DOCUMENT EXTRACT →
Week 7 — Semiconductor Devices: Diodes, BJTs, MOSFETs, and Op-Amps

Course 6 syllabus

Overview

Everything so far has been linear: doubling the input doubles the output, and superposition holds. Microelectronics begins where linearity ends. A diode conducts in one direction and blocks the other; a transistor uses a small signal to control a large one; an op-amp packages a huge gain into a part you can tame with feedback. These nonlinear and active devices are what make electronics do things — rectify, switch, amplify, compute — rather than just filter and divide. This is the densest week of the course because it introduces three device families and the single most important building block in analog design, the operational amplifier.

The unifying analytical trick is the operating point plus small-signal model: a nonlinear device is biased to a DC operating point, and small signals around that point see a linearized model (a resistance, a transconductance) to which all of Weeks 2–6 applies again. That is how we keep using linear circuit theory in a nonlinear world. For the op-amp, the complementary trick is the virtual short under negative feedback, which makes inverting/non-inverting amplifiers, integrators, and active filters fall out in one or two lines of algebra.

On the bench you will measure a diode’s I–V curve, build a rectifier, use a transistor as both a switch and a small-signal amplifier, and build the canonical op-amp circuits — including a buffer that finally fixes the divider-loading problem from Week 2 and an active filter that improves on Week 6’s passive one. This week rests on all prior weeks (biasing is DC analysis, signals are AC analysis, filters reuse Week 6) and feeds the signal-conditioning front ends of Weeks 9–10 and the embedded sensor work of Courses 1 and 4.

Readings

  • PEI Ch. 4: Semiconductor physics lite, diodes (rectifier, Zener, LED), bipolar junction transistors (biasing, common-emitter amplifier, switch), and MOSFETs (enhancement-mode, switching, logic). Extract: practical device behavior, biasing recipes, and failure modes.
  • PEI (op-amp chapter): The op-amp golden rules, inverting/non-inverting/summing/difference amplifiers, integrator/differentiator, comparators, and active filters. Extract: the configurations and their gain formulas.

EXERCISE A →
Return everything in the Week 7 syllabus from "On the bench" down to "Courses 1 and 4.", copied word for word.

[Source records]
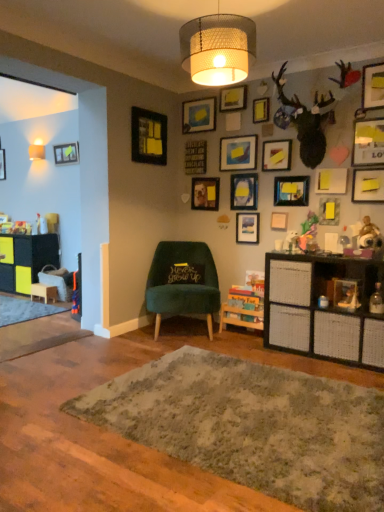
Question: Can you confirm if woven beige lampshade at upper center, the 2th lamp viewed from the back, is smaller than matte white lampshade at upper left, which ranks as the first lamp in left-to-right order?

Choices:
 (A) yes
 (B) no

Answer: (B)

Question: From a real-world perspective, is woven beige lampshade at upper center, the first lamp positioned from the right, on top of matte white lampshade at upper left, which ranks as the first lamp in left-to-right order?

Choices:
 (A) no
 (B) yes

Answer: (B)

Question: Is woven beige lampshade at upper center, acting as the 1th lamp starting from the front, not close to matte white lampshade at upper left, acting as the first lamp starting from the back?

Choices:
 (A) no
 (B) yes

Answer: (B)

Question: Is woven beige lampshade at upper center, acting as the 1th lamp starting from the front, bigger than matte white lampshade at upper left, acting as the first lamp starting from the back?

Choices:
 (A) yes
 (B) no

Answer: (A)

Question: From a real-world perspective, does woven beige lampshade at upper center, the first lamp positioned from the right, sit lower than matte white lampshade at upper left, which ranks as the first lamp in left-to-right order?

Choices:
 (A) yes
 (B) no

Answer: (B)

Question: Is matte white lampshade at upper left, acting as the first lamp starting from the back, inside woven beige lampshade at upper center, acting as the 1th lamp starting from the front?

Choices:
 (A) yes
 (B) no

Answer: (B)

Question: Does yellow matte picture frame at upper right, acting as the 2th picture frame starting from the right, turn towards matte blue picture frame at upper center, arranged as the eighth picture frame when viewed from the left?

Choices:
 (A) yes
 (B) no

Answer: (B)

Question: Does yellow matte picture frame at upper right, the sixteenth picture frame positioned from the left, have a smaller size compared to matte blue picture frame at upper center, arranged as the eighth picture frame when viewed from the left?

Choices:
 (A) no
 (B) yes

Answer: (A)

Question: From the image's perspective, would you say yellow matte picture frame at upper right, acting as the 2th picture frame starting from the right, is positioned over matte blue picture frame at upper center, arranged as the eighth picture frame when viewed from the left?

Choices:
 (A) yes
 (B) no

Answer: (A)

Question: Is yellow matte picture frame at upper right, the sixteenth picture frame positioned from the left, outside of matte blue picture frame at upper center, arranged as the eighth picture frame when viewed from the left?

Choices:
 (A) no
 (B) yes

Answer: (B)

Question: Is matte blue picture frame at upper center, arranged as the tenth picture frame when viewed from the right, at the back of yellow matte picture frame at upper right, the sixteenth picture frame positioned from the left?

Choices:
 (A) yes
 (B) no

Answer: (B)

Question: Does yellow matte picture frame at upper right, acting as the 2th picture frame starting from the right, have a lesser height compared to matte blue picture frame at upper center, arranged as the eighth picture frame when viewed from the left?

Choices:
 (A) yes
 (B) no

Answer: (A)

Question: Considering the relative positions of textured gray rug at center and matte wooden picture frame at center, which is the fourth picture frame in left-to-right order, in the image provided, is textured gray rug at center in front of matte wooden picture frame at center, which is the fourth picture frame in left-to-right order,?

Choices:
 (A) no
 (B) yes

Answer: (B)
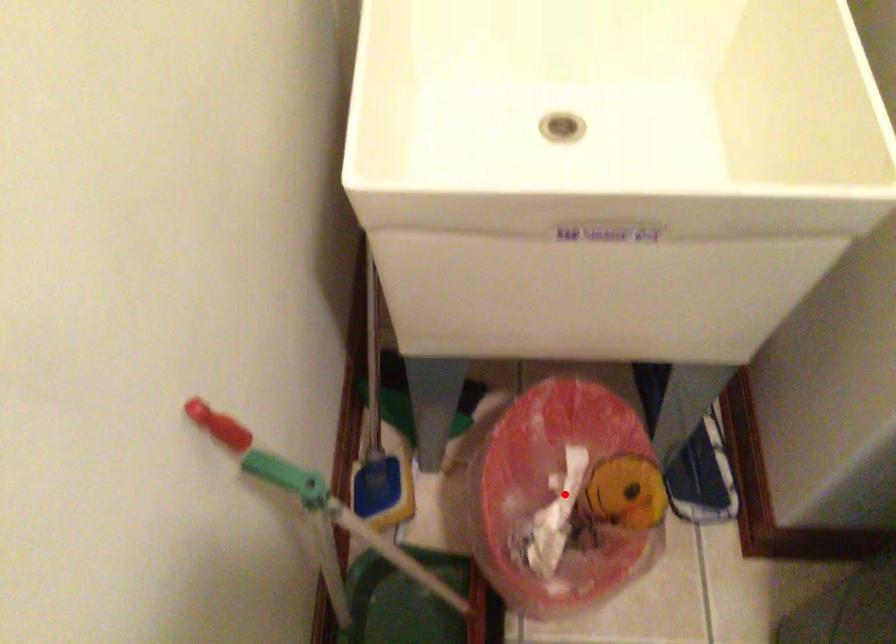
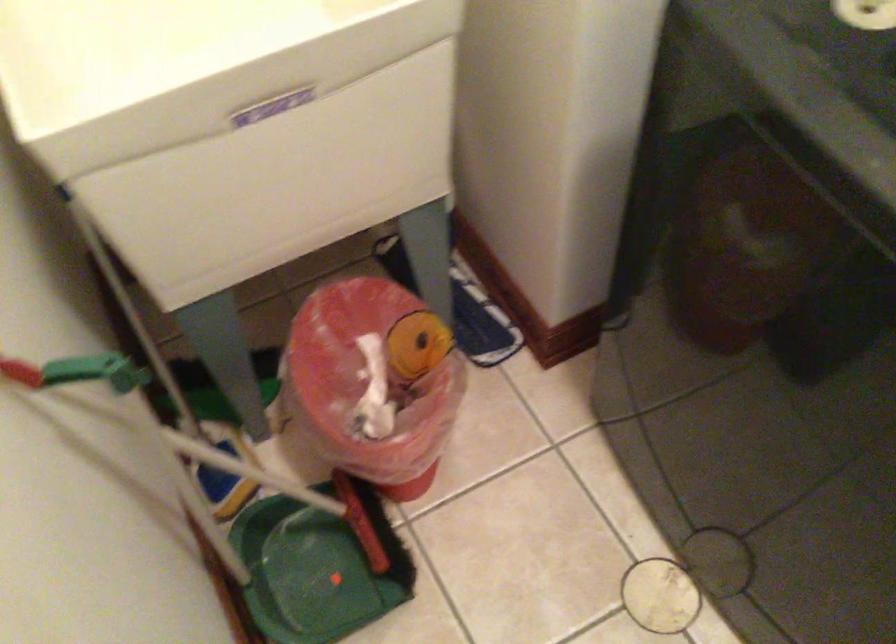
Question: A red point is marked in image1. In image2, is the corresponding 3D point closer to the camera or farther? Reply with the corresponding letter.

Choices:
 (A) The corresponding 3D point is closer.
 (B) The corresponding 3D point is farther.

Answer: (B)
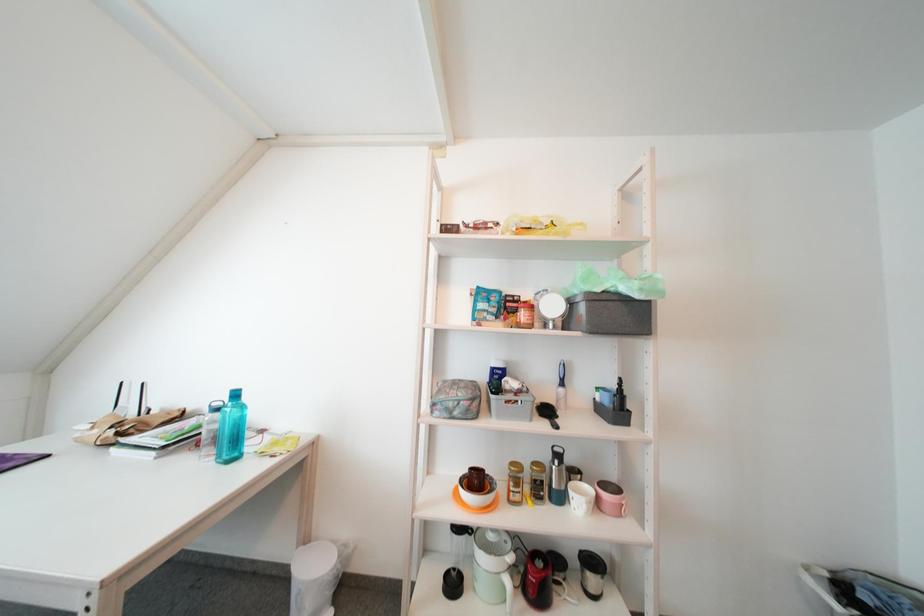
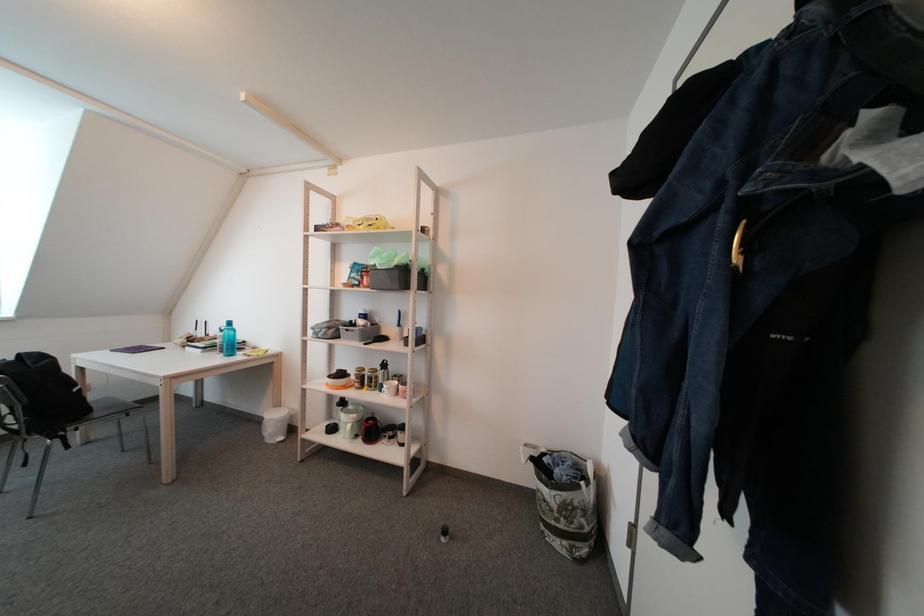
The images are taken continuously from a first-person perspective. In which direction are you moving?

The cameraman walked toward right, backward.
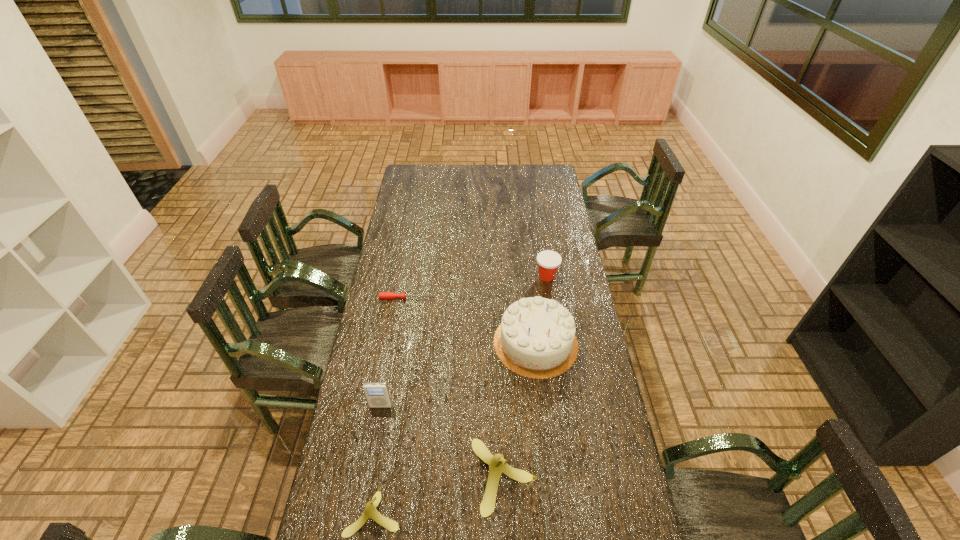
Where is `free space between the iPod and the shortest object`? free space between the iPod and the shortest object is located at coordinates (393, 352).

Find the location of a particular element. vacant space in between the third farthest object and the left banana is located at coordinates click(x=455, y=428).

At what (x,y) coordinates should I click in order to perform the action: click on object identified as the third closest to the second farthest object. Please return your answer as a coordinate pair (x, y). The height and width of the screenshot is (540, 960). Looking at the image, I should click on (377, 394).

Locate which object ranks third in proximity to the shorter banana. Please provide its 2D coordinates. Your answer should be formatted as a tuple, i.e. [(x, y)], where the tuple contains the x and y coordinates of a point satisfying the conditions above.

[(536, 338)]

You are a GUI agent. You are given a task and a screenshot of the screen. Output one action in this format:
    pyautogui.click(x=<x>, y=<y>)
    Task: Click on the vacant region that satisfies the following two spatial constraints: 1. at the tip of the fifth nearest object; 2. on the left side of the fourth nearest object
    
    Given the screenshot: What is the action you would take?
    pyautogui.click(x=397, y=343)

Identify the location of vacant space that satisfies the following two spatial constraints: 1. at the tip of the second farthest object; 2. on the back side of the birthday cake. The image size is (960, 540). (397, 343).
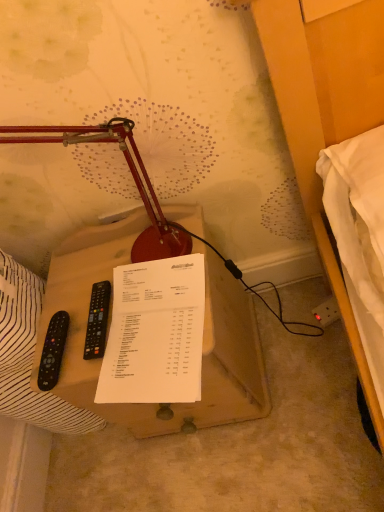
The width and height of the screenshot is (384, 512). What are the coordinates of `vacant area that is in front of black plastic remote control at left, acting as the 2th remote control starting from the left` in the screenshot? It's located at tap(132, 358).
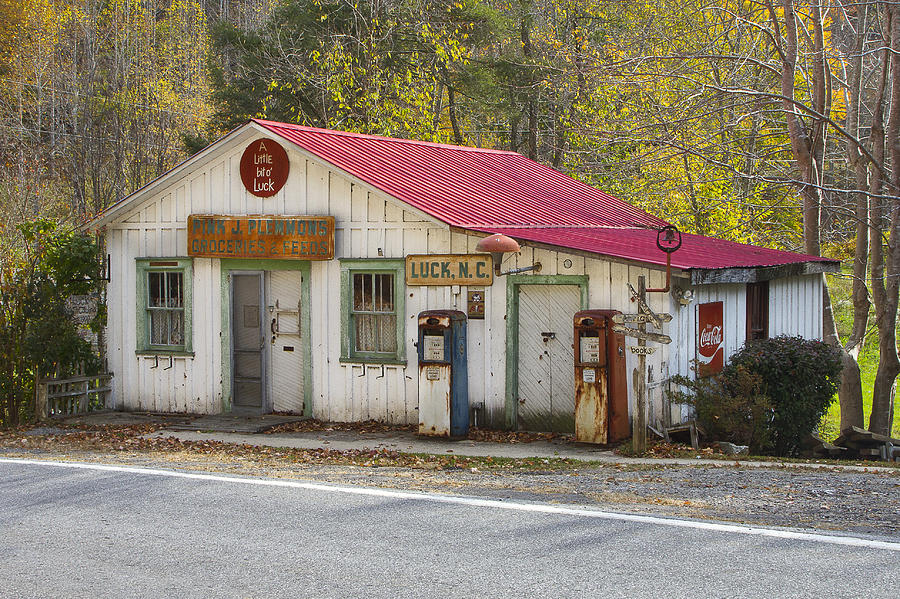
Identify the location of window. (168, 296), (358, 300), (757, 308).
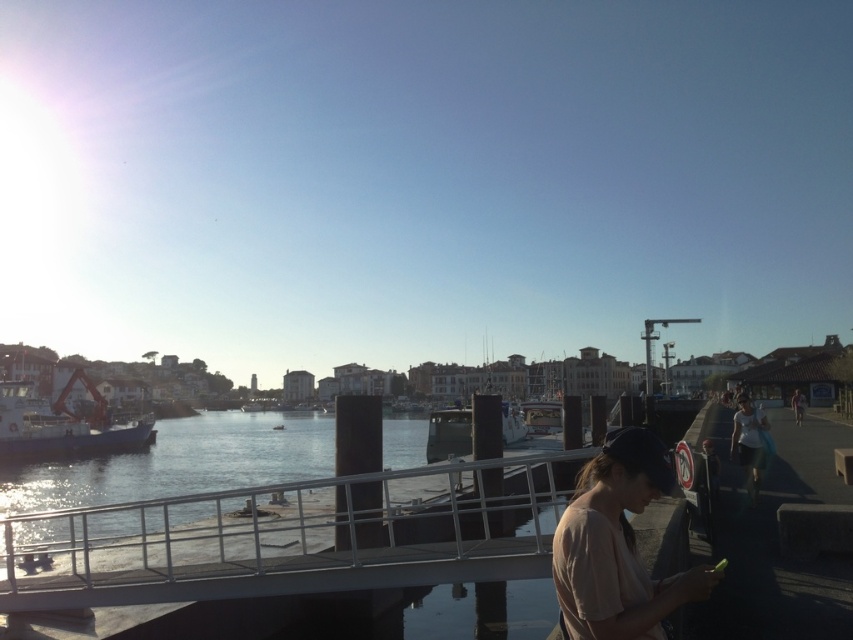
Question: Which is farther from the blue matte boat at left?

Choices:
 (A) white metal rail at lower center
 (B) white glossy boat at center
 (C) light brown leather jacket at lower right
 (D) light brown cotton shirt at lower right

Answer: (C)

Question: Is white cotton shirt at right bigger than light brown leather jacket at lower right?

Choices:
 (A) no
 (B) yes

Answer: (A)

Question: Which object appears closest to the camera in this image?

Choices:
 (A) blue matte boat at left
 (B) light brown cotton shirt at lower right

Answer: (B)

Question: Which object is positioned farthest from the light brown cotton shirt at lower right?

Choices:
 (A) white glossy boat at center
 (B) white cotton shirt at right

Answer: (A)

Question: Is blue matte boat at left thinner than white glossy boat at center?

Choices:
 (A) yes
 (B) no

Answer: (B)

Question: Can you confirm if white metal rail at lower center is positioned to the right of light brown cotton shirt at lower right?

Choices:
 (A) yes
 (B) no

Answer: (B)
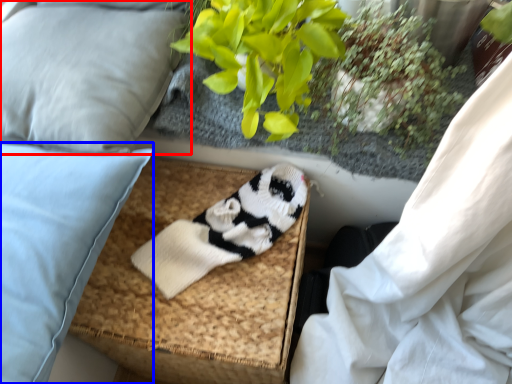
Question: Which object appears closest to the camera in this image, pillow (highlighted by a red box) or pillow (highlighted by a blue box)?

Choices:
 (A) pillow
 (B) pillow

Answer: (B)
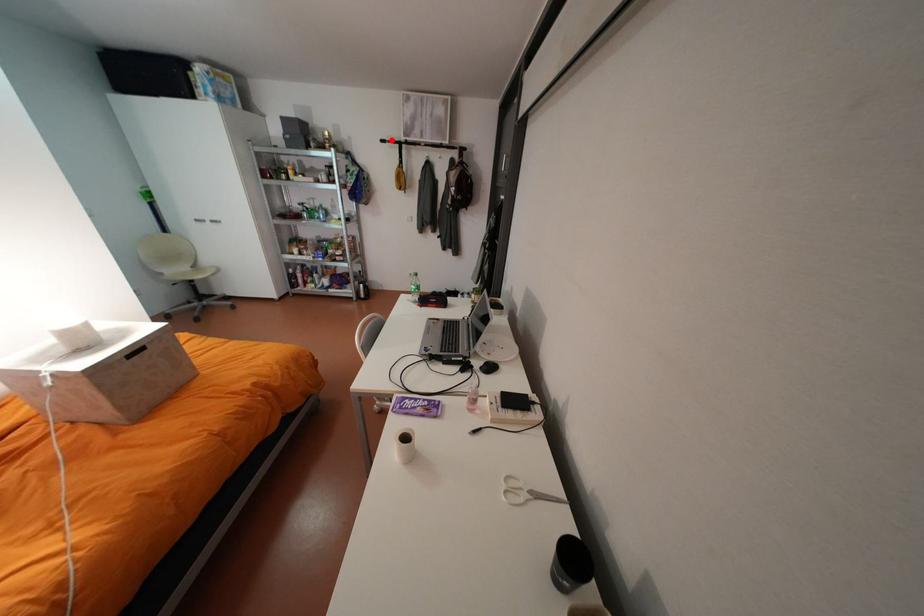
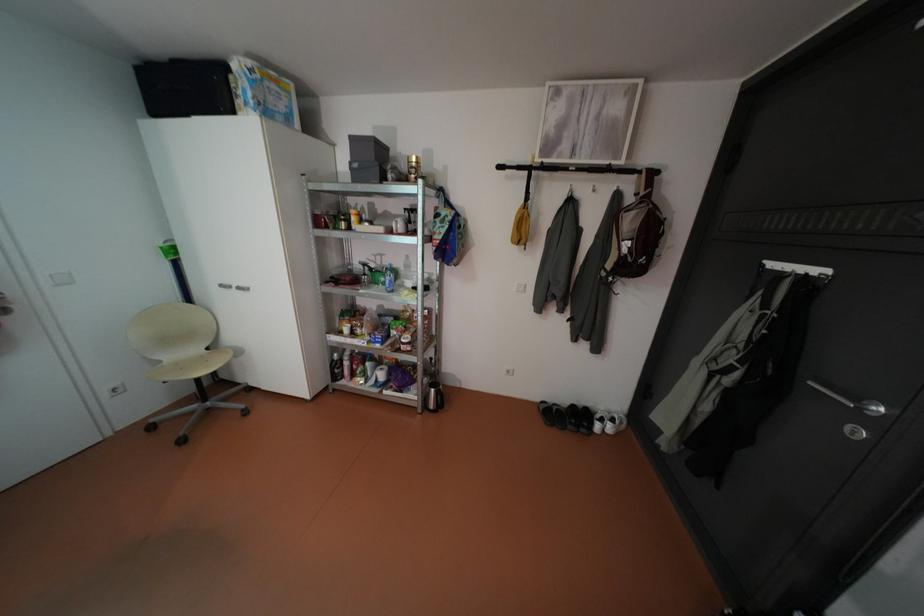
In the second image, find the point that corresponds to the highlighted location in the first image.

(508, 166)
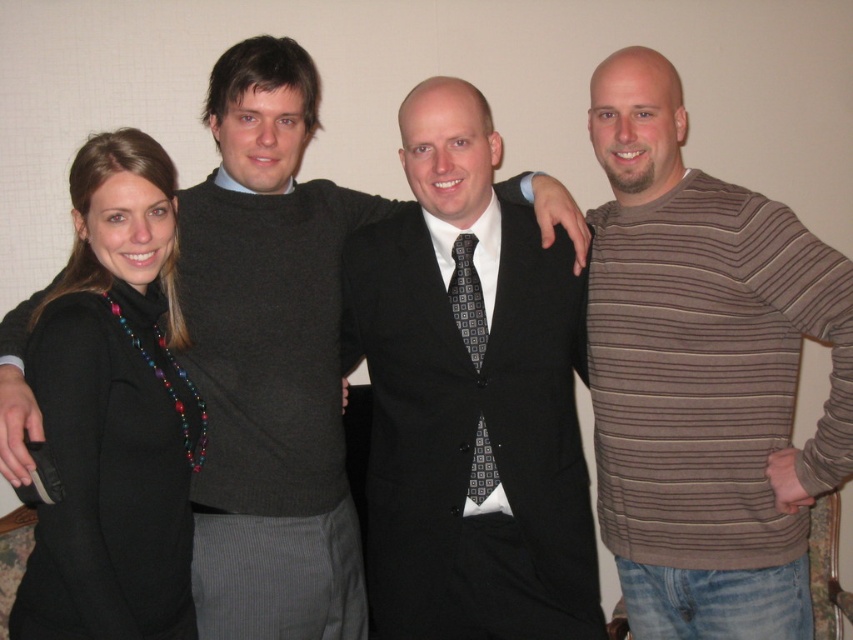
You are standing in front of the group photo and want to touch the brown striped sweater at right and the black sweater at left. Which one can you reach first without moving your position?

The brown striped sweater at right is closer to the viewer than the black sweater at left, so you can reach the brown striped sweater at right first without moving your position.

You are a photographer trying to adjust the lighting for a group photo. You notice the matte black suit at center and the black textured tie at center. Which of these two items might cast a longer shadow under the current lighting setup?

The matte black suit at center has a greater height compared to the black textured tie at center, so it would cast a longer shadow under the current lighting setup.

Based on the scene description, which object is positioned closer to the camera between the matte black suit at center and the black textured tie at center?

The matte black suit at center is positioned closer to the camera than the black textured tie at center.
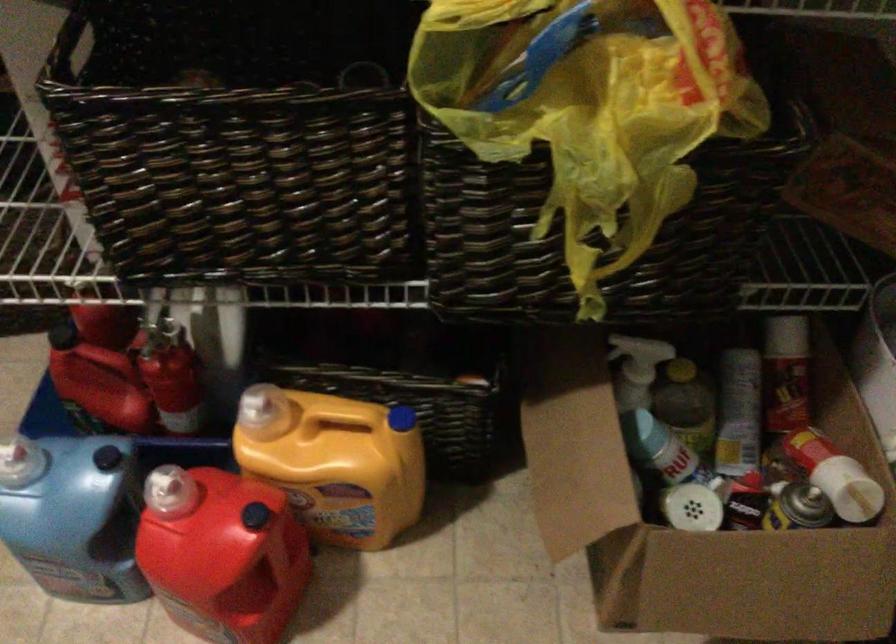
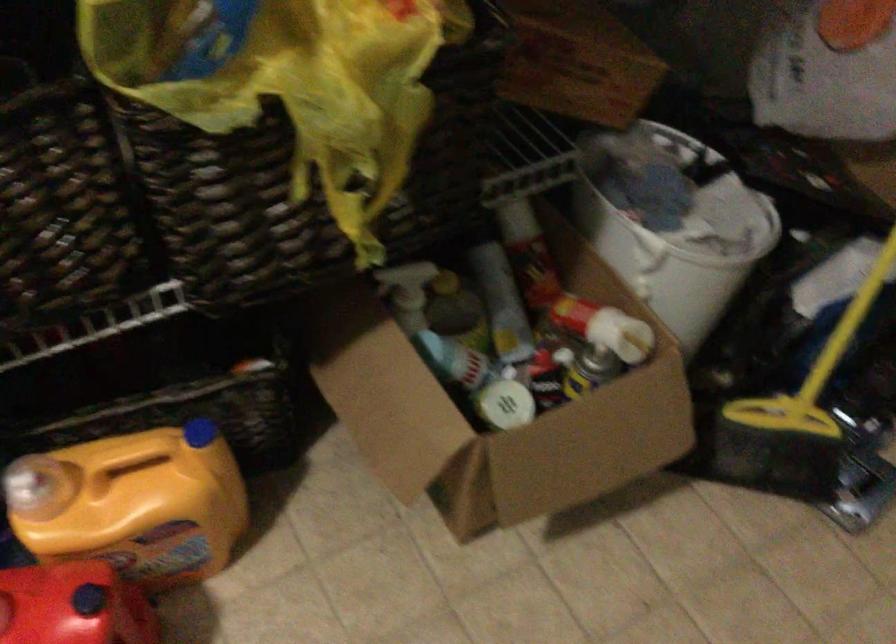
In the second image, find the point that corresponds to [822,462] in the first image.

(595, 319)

EXERCISE B →
Retype everything in the rows from the line containing "[822,462] in the first image." down to the final line of the rows, keeping every character the same.

EXERCISE ANSWER A →
On the bench you will measure a diode’s I–V curve, build a rectifier, use a transistor as both a switch and a small-signal amplifier, and build the canonical op-amp circuits — including a buffer that finally fixes the divider-loading problem from Week 2 and an active filter that improves on Week 6’s passive one. This week rests on all prior weeks (biasing is DC analysis, signals are AC analysis, filters reuse Week 6) and feeds the signal-conditioning front ends of Weeks 9–10 and the embedded sensor work of Courses 1 and 4.

EXERCISE ANSWER B →
In the second image, find the point that corresponds to [822,462] in the first image.

(595, 319)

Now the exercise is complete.